Phil Collins ma problemy zdrowotne. Nowe zdjęcie z synem poruszyło fanów
Phil Collins na wspólnym zdjęciu z synem. Były perkusista Genesis ma problemy zdrowotne Fot. YouTube / Drumeo

Phil Collins od pewnego czasu zmaga się z poważnymi problemami zdrowotnymi. Z powodu urazu kręgosłupa i wynikających z niego komplikacji przestał grać na ulubionym instrumencie. Były perkusista zespołu Genesis pojawił się ostatnio na wspólnym zdjęciu z synem Matthew Collinsem. Fani są wzruszeni ich relacją.

REKLAMA

Phil Collins przez około 26 lat był związany z zespołem Genesis, w którym grał na perkusji. W latach 80. rozpoczął karierę solową, która jeszcze bardziej przyczyniła się do sukcesu kapeli. Jego najbardziej znanym utworem jest "In the Air Tonight" z albumu "Face Value" wydanego w 1981 roku.
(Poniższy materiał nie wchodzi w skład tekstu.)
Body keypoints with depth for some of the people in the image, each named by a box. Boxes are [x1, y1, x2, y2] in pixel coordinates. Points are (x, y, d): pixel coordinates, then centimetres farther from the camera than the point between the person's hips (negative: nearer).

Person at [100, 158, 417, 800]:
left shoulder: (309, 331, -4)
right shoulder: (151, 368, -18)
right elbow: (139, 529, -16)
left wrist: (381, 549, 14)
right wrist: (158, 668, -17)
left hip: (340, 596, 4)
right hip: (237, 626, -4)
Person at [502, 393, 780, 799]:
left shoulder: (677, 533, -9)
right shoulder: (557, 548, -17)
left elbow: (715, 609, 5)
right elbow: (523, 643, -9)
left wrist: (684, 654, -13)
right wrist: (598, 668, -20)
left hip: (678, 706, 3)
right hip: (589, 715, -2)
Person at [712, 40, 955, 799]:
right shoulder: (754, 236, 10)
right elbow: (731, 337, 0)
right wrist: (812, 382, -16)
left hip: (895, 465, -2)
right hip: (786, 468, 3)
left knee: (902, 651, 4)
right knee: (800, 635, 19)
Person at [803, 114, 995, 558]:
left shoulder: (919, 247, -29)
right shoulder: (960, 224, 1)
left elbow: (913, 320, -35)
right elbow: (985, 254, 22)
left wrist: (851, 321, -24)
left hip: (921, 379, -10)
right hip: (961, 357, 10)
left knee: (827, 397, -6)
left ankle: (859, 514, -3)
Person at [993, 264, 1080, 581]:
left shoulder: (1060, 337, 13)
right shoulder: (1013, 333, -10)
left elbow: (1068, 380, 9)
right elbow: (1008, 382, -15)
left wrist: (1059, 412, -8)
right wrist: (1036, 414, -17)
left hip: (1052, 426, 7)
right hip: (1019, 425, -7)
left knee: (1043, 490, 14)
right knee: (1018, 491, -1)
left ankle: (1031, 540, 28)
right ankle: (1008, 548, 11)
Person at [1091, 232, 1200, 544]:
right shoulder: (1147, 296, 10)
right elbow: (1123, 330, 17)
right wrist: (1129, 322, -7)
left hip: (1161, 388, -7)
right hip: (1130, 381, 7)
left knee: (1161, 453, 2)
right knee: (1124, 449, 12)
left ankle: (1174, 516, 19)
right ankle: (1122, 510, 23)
Pochodzący z Londynu muzyk zasłynął również z piosenek tworzonych na potrzeby filmów. W 2000 roku Amerykańska Akademia Sztuki i Wiedzy Filmowej przyznała mu Oscara za kawałek "You'll Be in My Heart" z animacji Disneya "Tarzan". Na koncie ma aż 8 prestiżowych statuetek Grammy (m.in. za "Another Day in Paradise").
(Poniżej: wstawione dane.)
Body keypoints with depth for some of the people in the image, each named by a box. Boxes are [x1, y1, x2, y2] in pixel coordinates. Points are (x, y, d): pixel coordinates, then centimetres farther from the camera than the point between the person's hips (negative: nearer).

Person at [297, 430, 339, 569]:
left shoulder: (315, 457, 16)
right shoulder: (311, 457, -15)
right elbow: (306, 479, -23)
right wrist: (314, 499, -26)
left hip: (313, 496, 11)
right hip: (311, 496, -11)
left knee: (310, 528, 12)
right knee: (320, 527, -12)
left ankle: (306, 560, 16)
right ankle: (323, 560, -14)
Phil Collins na zdjęciu z synem Matthew Collinsem. Fani są poruszeni

Matthew Collins, który narodził się ze związku Phila Collinsa i tłumaczki Orianne Cebey, z okazji swoich urodzin opublikował w mediach społecznościowych wspólne zdjęcie z tatą. Piłkarz grający na pozycji pomocnika w klubie Austria Salzburg dodał do opisu fotografii, na której stoi obok 74-letniego ojca: "Kolejne dwa duże zwycięstwa dzisiaj".
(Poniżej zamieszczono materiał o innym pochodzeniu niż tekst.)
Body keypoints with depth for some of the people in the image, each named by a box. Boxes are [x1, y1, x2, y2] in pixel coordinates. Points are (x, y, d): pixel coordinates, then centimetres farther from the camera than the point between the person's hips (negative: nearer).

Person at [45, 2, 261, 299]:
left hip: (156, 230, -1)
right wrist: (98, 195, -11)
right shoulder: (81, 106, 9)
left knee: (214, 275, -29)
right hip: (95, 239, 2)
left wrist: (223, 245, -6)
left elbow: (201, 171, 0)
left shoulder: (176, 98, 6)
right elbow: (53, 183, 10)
Post zamieszczony na Instagramie przez urodzonego w Szwajcarii 21-letniego sportowca i przyrodniego brata gwiazdy "Emily w Paryżu" spotkał się z ciepłym przyjęciem ze strony internautów. "Och, twój tata wygląda na tak dumnego"; "Miło widzieć twojego największego fana"; "Wielkie wyrazy miłości dla Twojego taty. Mój muzyczny bohater. Wygląda wspaniale" – czytamy w komentarzach.

Phil Collins i jego problemy zdrowotne

Przypomnijmy, że w ostatnich latach Phil Collins miał spore kłopoty zdrowotne. W 2007 roku doznał urazu kręgu szyjnego, który doprowadził do znaczących uszkodzeń w nerwach – z tego też powodu musiał zrezygnować z gry na perkusji. Po operacji kręgosłupa lekarze twierdzili, że wszystko poszło zgodnie z planem. Krótko po zabiegu artysta zaczął zmagać się ze schorzeniem znanym jako opadająca stopa.

– Moja prawa stopa nie porusza się ani w górę, ani w dół. Nie ma czucia – mówił w rozmowie z prezenterem telewizyjnym Joolsem Hollandem. W 2017 roku doznał też urazu głowy.

W lutym bieżącego roku Collins udzielił wywiadu magazynowi "Mojo", w którym ujawnił, że nie ma już ochoty wracać do studia nagraniowego. – Ciągle myślę, że powinienem zejść na dół do studia i zobaczyć, co się stanie. Ale już mi się nie chce. Rzecz w tym, że byłem chory, byłem bardzo chory – dodał łamiącym się głosem.